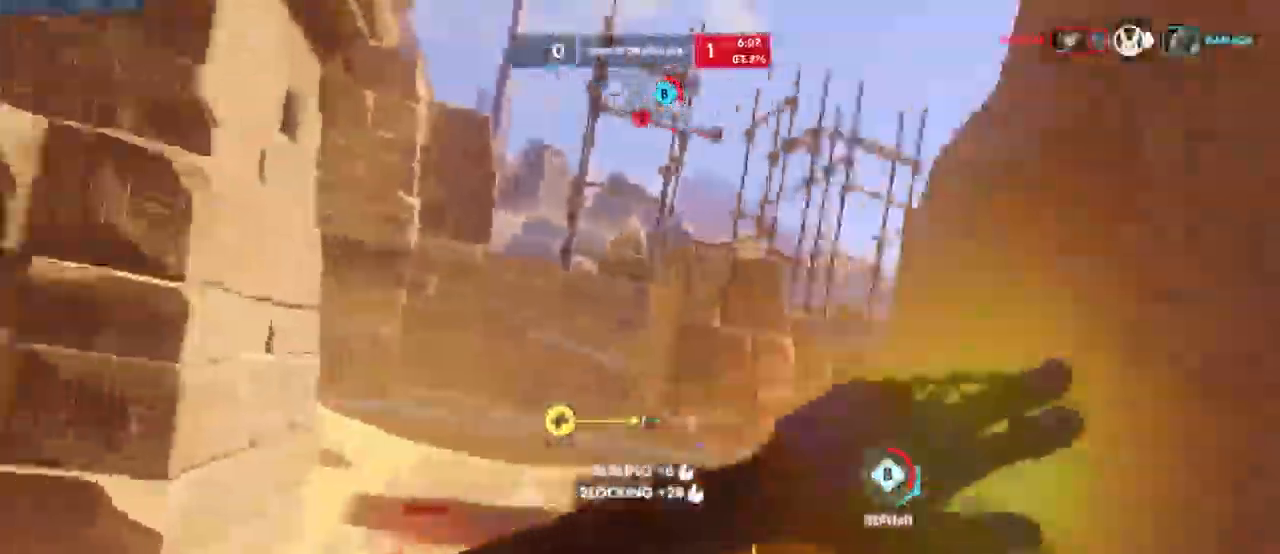
{"keys": ["space", "w"], "mouse": []}
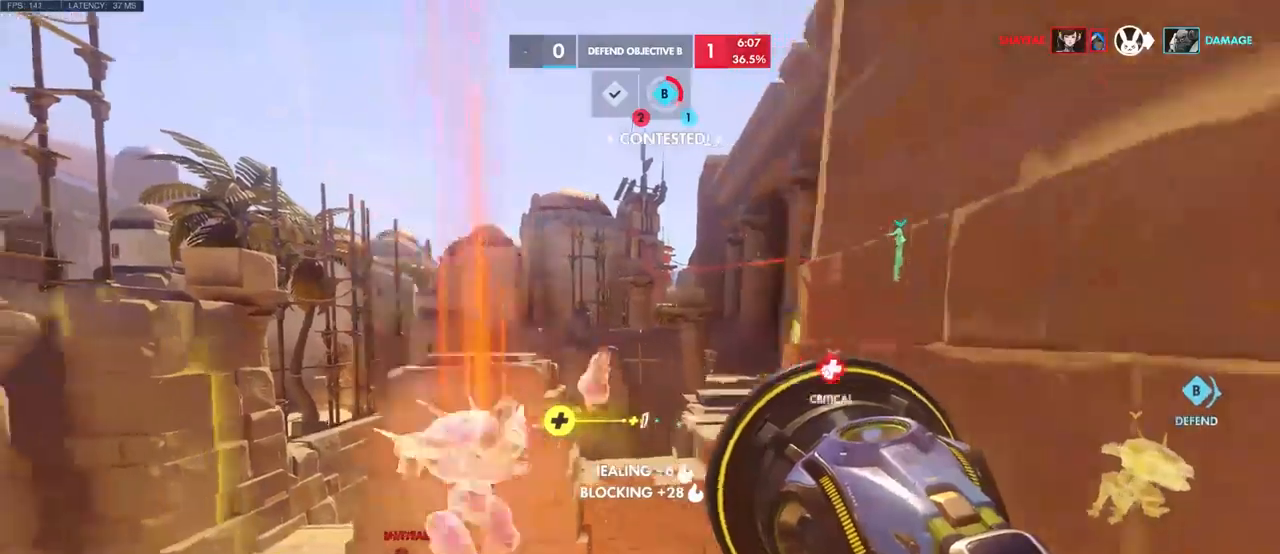
{"keys": ["w"], "mouse": [], "events": [[50, "space", "up"], [200, "shift", "down"], [333, "shift", "up"]]}
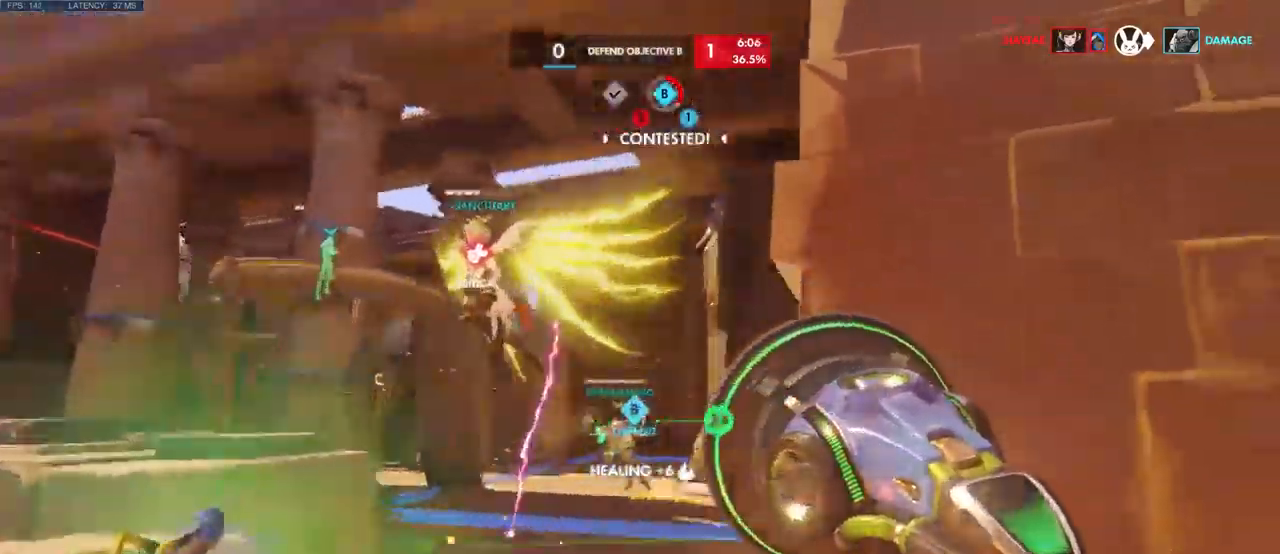
{"keys": ["space", "w"], "mouse": [], "events": [[400, "space", "down"]]}
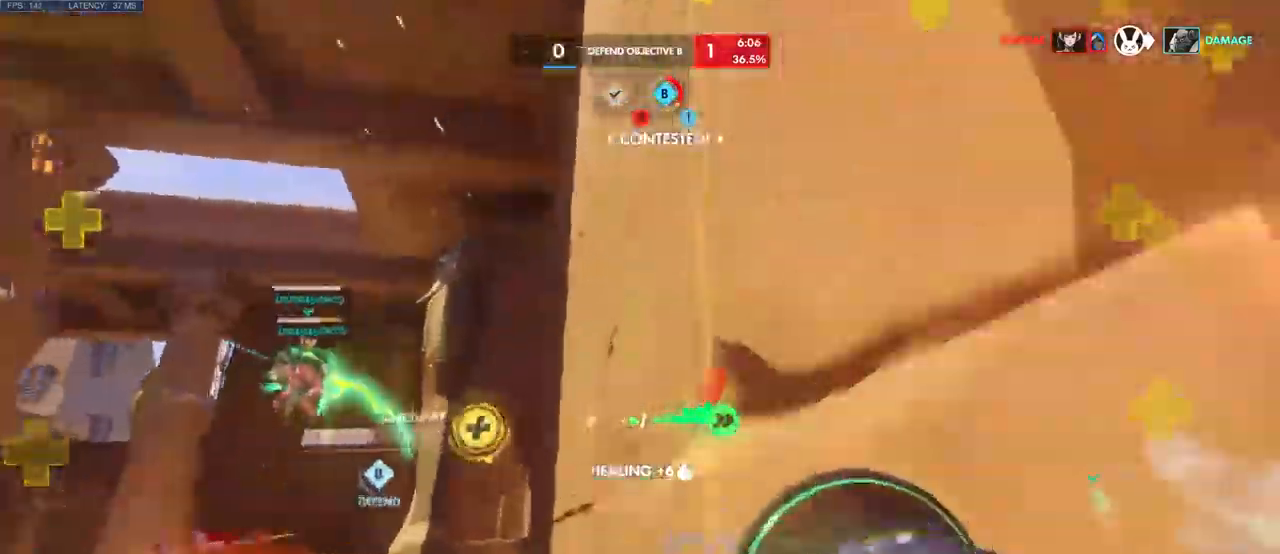
{"keys": ["space", "w"], "mouse": [], "events": [[33, "space", "up"], [133, "space", "down"], [233, "space", "up"], [333, "space", "down"]]}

━━━━━━━━

** TASK DIRECTIONS **
Set down the material word for word, and drop every picture from it.

** COMPLETED EXERCISE **
{"keys": ["space", "w"], "mouse": []}
{"keys": ["w"], "mouse": [], "events": [[50, "space", "up"], [200, "shift", "down"], [333, "shift", "up"]]}
{"keys": ["space", "w"], "mouse": [], "events": [[400, "space", "down"]]}
{"keys": ["space", "w"], "mouse": [], "events": [[33, "space", "up"], [133, "space", "down"], [233, "space", "up"], [333, "space", "down"]]}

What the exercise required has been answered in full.